When my son was conceived with my first IVF attempt, I gave just as much credit to that 5-page dog-eared diet document as to the acupuncture, Chinese herbs and a really skilled embryologist. Later when I started trying for baby #2, it was not as easy. IVF attempt after attempt…over and over again. With each failed attempt, I clung closer to the diet. It was all I knew. When I suffered a miscarriage at eight weeks, I blamed it on fatefully consuming a miniscule amount of peppermint (it’s cooling). Years later, I still wonder if food played a part in the miscarriage. Sound a bit nutty?
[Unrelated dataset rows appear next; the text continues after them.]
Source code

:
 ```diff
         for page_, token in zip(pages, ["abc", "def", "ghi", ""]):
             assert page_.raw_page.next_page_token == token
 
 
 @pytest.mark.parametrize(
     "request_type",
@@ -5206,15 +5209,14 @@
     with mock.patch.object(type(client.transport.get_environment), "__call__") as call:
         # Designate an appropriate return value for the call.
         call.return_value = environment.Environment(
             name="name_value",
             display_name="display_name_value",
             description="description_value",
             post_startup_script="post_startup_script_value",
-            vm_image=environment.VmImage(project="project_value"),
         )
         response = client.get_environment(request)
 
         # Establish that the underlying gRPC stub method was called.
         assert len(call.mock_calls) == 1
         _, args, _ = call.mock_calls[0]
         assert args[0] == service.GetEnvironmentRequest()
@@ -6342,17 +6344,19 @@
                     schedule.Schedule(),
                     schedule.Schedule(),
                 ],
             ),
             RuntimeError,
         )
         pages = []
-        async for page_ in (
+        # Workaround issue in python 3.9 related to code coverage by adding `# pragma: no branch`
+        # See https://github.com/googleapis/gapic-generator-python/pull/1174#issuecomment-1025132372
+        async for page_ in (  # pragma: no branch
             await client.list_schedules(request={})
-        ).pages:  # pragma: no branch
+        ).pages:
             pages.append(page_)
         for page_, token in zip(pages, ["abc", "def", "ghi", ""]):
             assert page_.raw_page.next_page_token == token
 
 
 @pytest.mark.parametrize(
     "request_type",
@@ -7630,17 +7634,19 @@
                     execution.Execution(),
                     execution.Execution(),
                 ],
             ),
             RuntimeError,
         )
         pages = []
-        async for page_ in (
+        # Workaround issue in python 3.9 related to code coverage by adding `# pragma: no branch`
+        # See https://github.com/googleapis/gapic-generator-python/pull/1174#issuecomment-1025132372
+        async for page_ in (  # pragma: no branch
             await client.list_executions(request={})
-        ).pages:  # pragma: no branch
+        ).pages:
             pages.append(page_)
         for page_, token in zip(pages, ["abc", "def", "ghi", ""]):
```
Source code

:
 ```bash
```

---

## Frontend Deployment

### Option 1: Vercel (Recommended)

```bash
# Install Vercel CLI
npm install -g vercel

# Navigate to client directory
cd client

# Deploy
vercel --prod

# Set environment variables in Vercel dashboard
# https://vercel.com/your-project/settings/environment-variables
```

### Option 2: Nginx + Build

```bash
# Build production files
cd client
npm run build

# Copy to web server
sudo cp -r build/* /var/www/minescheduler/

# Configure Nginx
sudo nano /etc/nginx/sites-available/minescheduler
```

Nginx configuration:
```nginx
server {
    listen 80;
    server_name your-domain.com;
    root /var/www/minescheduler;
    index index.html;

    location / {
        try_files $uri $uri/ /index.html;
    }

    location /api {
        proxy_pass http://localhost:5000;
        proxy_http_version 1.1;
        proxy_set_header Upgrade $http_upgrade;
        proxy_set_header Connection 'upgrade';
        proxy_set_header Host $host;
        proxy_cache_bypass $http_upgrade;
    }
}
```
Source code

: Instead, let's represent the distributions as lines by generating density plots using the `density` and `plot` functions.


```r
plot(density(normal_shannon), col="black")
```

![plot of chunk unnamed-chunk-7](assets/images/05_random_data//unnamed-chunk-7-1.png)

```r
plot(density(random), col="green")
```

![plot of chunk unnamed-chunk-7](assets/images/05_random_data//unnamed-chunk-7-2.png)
In a way, my five years of obsessively adhering to the “Chinese fertility diet” made me sane. I had unsurpassed control. In a world filled with injections, a draining bank account, dreaded post-IVF pregnancy test telephone calls, the juggling of a full-time career with the part-time job of being infertile…the diet was the one thing at which I truly excelled. As some holistic practitioners urged me to ditch the diet, I dug my heels in even deeper. I cursed and briskly shook my head at them in disgust for not understanding how badly I wanted another child. I had to stick to the diet…otherwise, there was no chance. The diet became an addiction – I adhered to the tenets of my food regime with great fervor. Period. There comes a time when you’d do anything to get pregnant, but losing yourself to food comes with a price. Were there low moments? Sure, racing around China Town in search of the perfect black chickens (head intact) and when I sat in restaurants afraid to eat or drink because the menu didn’t comply with my requisite dietary situation. So, there I sat thirsty, but steadfast in my belief that it would all pay off.
At one point, I made peace with the diet and all of its peculiarities – after all, raw and cold foods made me bloat…I felt better when on the diet. Aha, that was the turning point – that, I was on the diet, not because it had control over me, I was on it because it made me feel better. Due to some hefty intervention, I’m on my way to balance. I guess I’m a recovering fertility diet addict. Am I there yet? No. Recently, I stood and longingly stared at a COLD and RAW spinach salad. My heart said “yes,” but my uterus said “no way.”
Looking back, the irony is that, in many ways, the stress I was told to banish was only heightened by the diet. In the end, I have respect for those who encouraged the diet and no regrets for my journey, as it’s MY journey…the personal path I had to take. While there is the potential for despair when seeking motherhood on this level, there too is humor. I laugh at the creative excuses made to manage my “habit,” warming my water on the stove before I drank it, crying when mustard greens (cooling) were the vegetable of the day at my favorite restaurant or my son’s birthday parties where I cheerfully served ice crème to the revelers, but none for myself. Did I really NOT eat cake or ice crème at my son’s birthday parties for three years? Yep. Sad, but true. Despite my renewed outlook on food and fertility, I’m fully aware that at any time I could lapse and furiously rifle through desk drawers in search of the “diet booklet.” Or, I can just trust my body. Hmm, what would you do?